Recognizing that leukocyte infiltration is the cause of much inflammation-related pathology and that leukocyte adhesion is the first step in infiltration, investigators have recently focused attention on the mechanism of leukocyte binding to the endothelium cell surface. Studies show that binding is mediated by cell-surface molecules on both endothelial cell and leukocytes, which act as receptor and ligand. For a review of the roles of leukocyte integrins, immunoglobulin (Ig) gene family members, and selections in the leukocyte rolling, attachment, and transendothelial migration, the reader is directed to Springer, T. A., et al., Nature, 346: 425-433 (1990); Springer, T. A., et al., "Leukocyte Adhesion Molecules Structure Function and Regulation," New York: Springer-Velag (1990); Lasky, L. A., Science 258: 964-969 (1992); McEver, R. P., Curr. Opin. Cell. Biol. 4: 840-849 (1992); Lipsky, P. E., "Structure, Function and Regulation of Molecules Involved n Leukocyte Adhesion," New York: Springer-Verlag (1993); Hogg, N. and Landis, R. C., Curr. Opin. Immunol. 5: 383-390 (1993), all of which are incorporated herein by reference.

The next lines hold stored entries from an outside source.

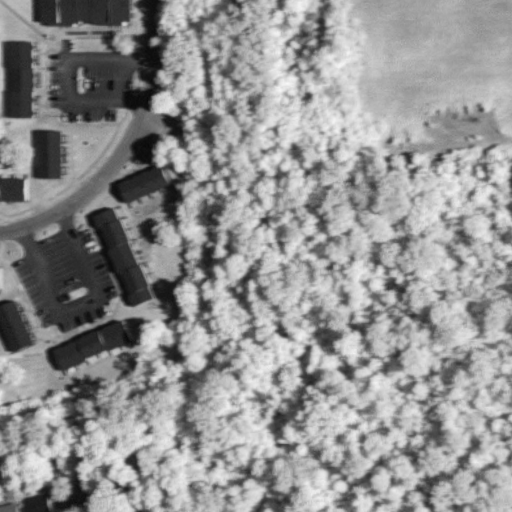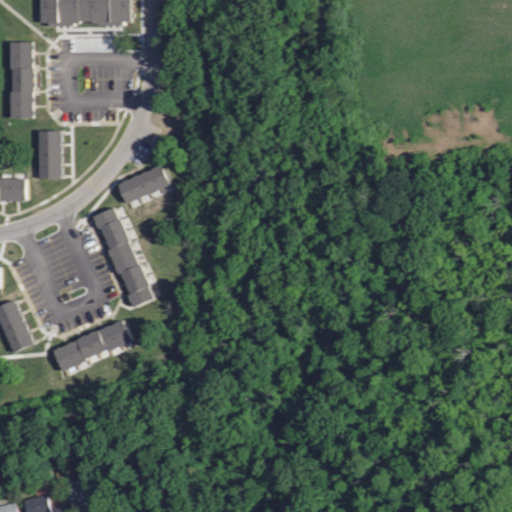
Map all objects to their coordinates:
building: (88, 11)
building: (93, 11)
road: (67, 74)
building: (25, 78)
building: (30, 79)
road: (123, 147)
building: (53, 153)
building: (58, 154)
building: (147, 183)
building: (152, 183)
building: (14, 188)
building: (16, 189)
building: (127, 256)
building: (132, 256)
building: (1, 276)
building: (3, 276)
road: (78, 304)
building: (16, 325)
building: (19, 325)
building: (95, 344)
building: (99, 345)
building: (123, 484)
building: (81, 494)
building: (87, 496)
building: (39, 503)
building: (43, 504)
building: (8, 507)
building: (11, 508)
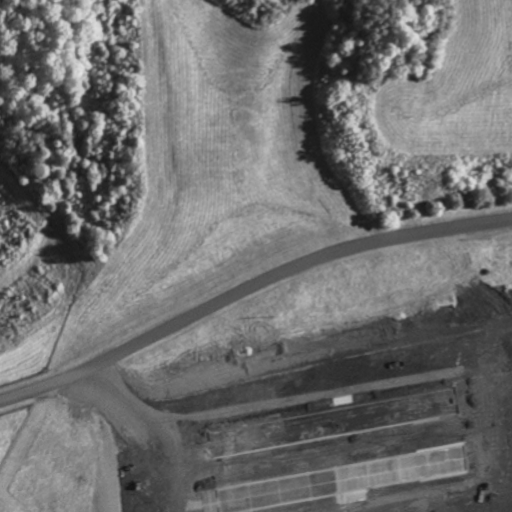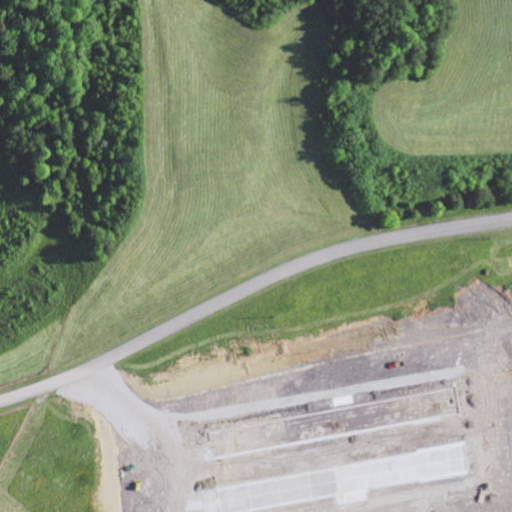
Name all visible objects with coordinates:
road: (249, 289)
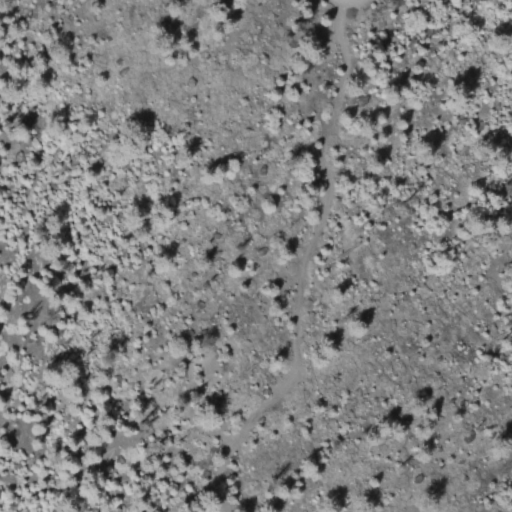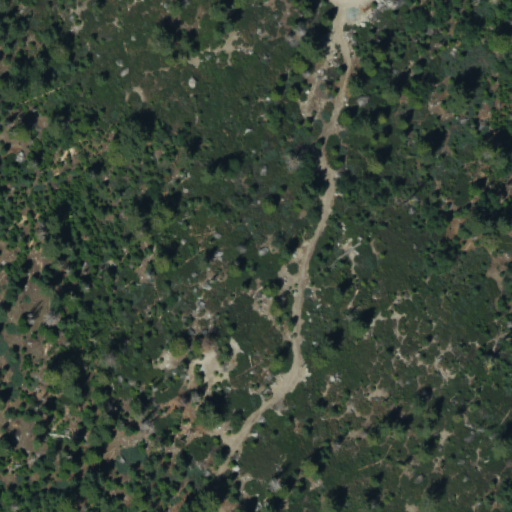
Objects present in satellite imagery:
road: (330, 265)
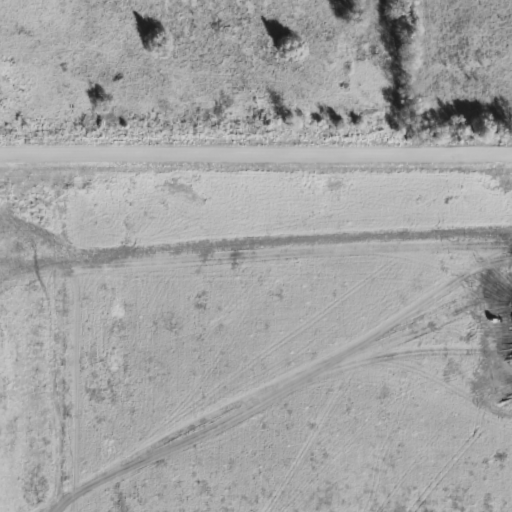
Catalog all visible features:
road: (256, 150)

Transendothelial migration begins with leukocyte rolling which is largely brought about by the selections Lasky, et al., 1992. The later stages of endothelial migration involve activation of leukocyte integrins and binding of leukocytes to the endothelial cells which express Ig-like proteins including intercellular adhesion molecule-1 ("ICAM-1"). The interaction of leukocyte integrins with the Ig-like proteins leads to firm attachment and actual migration across the endothelial surface (see, Smith, C. W., et al., J. Clin. Invest. 82: 1746-1756 (1988) and Smith, C. W., "Transenothelial Migration." ed. Harlan, J. M. and Liu, D. Y. New York: W. H. Freeman & Co. pp. 83-115 (1992), incorporated herein by reference). Thus, a genetic variation in these inflammatory cell adhesion molecules would be an important variable in the susceptibility, diagnosis and treatment of multifactorial disease processes like IBD which involve inflammatory or immunological responses.
The availability of a diagnostic marker that would readily distinguish UC from CD of the colon, independent of or in combination with existing diagnostic methods, would represent a major clinical advance which would aid in therapeutic management of IBD and the design of more specific treatment modalities. Accordingly, there has existed a need for a convenient and reliable method to distinguish UC from CD for diagnostic, prognostic and therapeutic purposes.